• **TASK OBJECTIVE**
The required output is the line with "работниците и служителите, които ще" and each line that follows it to the end of the entries below, copied exactly and with nothing added.
--- GIVEN RECORDS ---
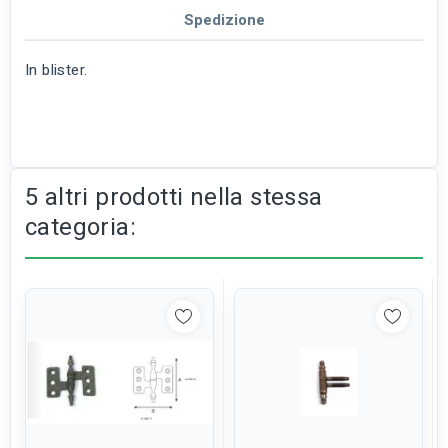
Spedizione
In blister.
5 altri prodotti nella stessa
categoria:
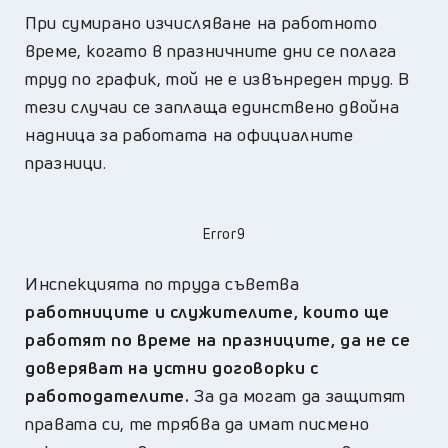
При сумирано изчисляване на работното
време, когато в празничните дни се полага
труд по график, той не е извънреден труд. В
тези случаи се заплаща единствено двойна
надница за работата на официалните
празници.
Error9
Инспекцията по труда съветва
работниците и служителите, които ще
работят по време на празниците, да не се
доверяват на устни договорки с
работодателите.
За да могат да защитят
правата си, те трябва да имат писмено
---
• **SOLUTION TO THIS EXERCISE**
работниците и служителите, които ще
работят по време на празниците, да не се
доверяват на устни договорки с
работодателите.
За да могат да защитят
правата си, те трябва да имат писмено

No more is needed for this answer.